Excerpts from a dataset

-- -- --

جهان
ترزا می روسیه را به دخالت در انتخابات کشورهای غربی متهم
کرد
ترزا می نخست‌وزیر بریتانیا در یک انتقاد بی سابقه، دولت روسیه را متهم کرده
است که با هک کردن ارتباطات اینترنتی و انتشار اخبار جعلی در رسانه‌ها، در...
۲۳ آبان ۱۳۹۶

-- -- --

### [Exercise directions]
Copy out each line of the records above that contains the word "متهم". Letter case counts when matching.

### [Solution to the exercise]
ترزا می روسیه را به دخالت در انتخابات کشورهای غربی متهم
ترزا می نخست‌وزیر بریتانیا در یک انتقاد بی سابقه، دولت روسیه را متهم کرده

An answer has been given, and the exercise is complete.